The stories I tell speak to the soul. We may not know who these characters are,
but we still connect to their problems and desires. We empathize with them. Their world helps us to examine our world. Expressions, gestures and narratives frozen on the canvas heighten the suspense and are never fully resolved.

 The landscape and its eternal presence surround the figures and offer a freshness lacking from much narrative art. Like a film director, I scope out environments that will heighten the drama of the characters involved, giving my paintings an almost cinematic quality. On occasion, animals play a vital role in man's attachment to nature and act in a supporting role to complicate the narrative.

 My obsession with particular elements of the landscape, such as leaves, branches, ripples and stones, helps communicate the magical unbelievability of a place both figuratively and metaphorically. By paying attention to the noises, smells, and changes in light and temperature, my paintings reaffirm a sense of place for the viewer.

 I work from life, from photographs and from invention to hopefully awaken the viewer's soul. I paint with oils and channel the drama of artists from the past who have heroicized the figure, such as Jean-Francois Millet, Caspar David Friedrich and Winslow Homer. Figures within a pivotal situation secure a sense of the grand mythic qualities that nature rarely reveals but are relevant to us all. In this way, landscape becomes a vehicle for expressing the human condition, sometimes as much as the figures themselves.

Learn more about Muente's work at kevinmuente.foliohd.com.


"Don't Panic! Brace for Impact!"
Works by R!ch Cihlar, Bob Peck and Friends
November 12 - December 3

Image of "Blue Jay" by R!ch CihlarOpening Reception:
Friday, November 12, 5-8 p.m.

R!ch Cihlar '02 and Bob Peck present their exhibition "Don't Panic! Brace for Impact."

The Don't Panic! Duo is back at it again, and this time they are bringing friends, including several contemporary street artists, to fulfill this one-stop immersive art environment.

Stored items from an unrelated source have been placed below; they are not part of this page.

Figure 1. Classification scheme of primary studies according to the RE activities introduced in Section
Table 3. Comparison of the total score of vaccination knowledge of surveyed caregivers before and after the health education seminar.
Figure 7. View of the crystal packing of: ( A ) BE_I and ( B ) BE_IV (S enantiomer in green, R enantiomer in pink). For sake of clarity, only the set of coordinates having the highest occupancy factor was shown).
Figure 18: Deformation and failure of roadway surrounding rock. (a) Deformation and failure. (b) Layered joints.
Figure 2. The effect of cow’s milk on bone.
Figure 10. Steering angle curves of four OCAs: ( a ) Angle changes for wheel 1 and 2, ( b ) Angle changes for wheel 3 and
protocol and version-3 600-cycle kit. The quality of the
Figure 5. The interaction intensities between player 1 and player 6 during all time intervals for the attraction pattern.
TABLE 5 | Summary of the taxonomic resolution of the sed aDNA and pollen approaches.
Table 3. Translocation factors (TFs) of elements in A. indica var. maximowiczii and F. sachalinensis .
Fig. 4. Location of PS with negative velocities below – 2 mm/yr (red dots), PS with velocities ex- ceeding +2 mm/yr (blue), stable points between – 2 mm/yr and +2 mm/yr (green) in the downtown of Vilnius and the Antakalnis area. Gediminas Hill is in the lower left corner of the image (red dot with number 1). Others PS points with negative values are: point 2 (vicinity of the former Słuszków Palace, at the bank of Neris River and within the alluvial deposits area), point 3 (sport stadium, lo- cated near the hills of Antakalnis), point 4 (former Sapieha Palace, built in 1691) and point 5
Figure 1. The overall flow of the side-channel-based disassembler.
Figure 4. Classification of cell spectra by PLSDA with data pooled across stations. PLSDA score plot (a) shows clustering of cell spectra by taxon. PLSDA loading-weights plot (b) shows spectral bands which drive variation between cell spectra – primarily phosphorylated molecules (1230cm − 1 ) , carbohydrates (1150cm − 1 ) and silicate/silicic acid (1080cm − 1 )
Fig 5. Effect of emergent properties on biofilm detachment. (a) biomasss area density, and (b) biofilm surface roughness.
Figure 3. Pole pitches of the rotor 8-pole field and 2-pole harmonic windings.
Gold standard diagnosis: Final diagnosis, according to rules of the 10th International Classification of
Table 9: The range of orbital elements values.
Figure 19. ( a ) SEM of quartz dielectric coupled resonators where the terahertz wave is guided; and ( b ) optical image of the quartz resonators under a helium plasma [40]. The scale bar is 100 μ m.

Cihlar and Peck devised the title "Don't Panic!" for their art collaborations in reference to their collective approach and as advice for the viewer. Their use of spray paint seamlessly morphs their styles into unified street/pop art installations.

The works featured pay reverence to the idea of unseen forces colliding with each other. They range from a variety of designer toys, spray-painted works and other forms of street art.

In the incarnation of "Don't Panic!" at the Fawick Gallery, the duo solicit reinforcements in the form of fellow artists. All participants in the exhibition have a common tie to Baldwin Wallace alumnus Stamy Paul '94, founder of Graffiti HeArt. Graffiti HeArt connects professional artists with mural and public works projects while also raising money to fund art education scholarships through those commissions.

Cihlar said, "I wanted to do something extra special with this exhibition. As a BW alumnus and employee, I wanted to share some of my alumni collaborations, my friends' talents and pay it forward in the form of art scholarships."

To raise funds for those art scholarships, Cihlar will be introducing a refurbished vintage cigarette machine he calls the Cleveland Artifact Machine.

This will be his fourth refurbished machine that dispenses artwork. The machine can hold over 600+ pieces of art that he plans on having filled with the work of regional artists for the exhibit.

The machine will then be donated to the Graffiti HeArt Museum for continued use in promoting the arts.